[WORK ITEM]: List each line of the rows below that contains the word "value".

[GIVEN RECORDS]:

▼▼▼

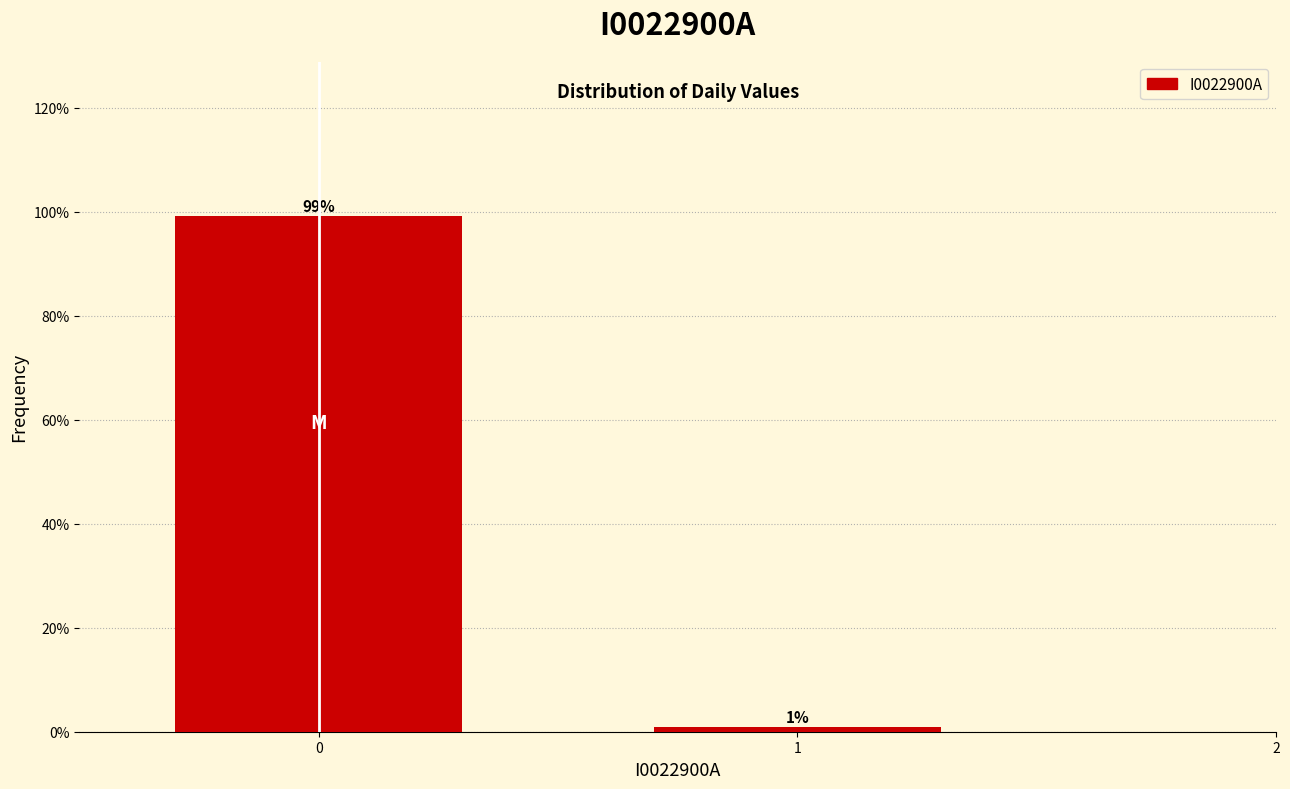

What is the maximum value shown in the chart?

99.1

▲▲▲
▼▼▼

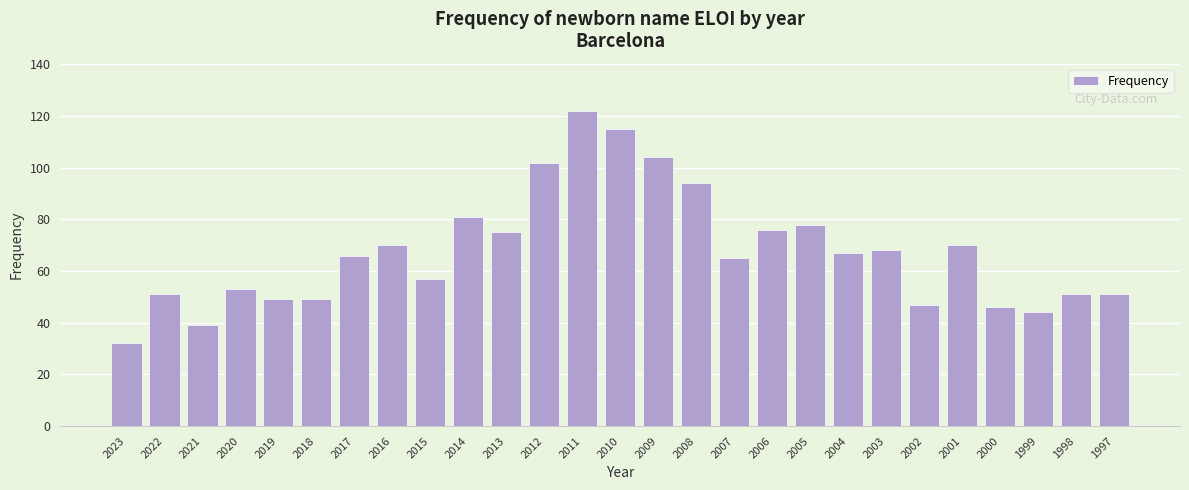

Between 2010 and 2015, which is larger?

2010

▲▲▲
▼▼▼

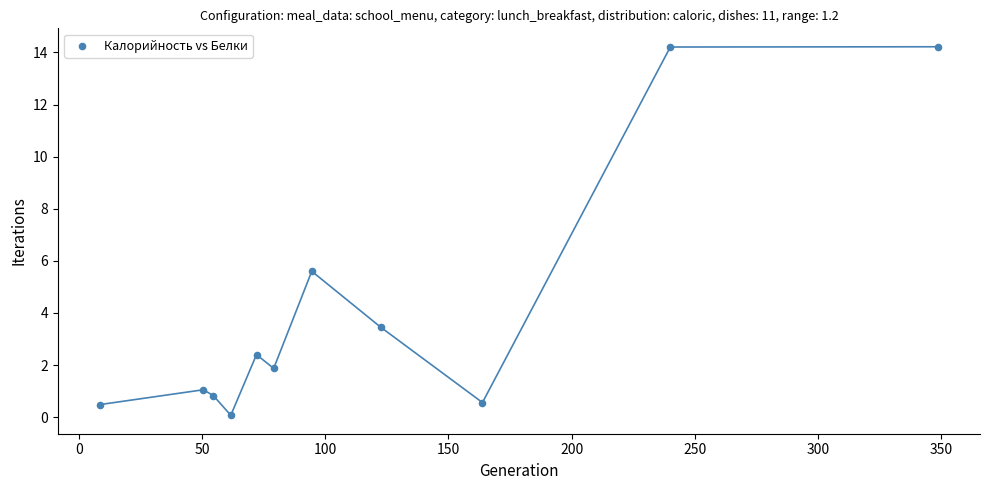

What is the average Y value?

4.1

▲▲▲

[RESPONSE TO THIS EXERCISE]:
What is the maximum value shown in the chart?
What is the average Y value?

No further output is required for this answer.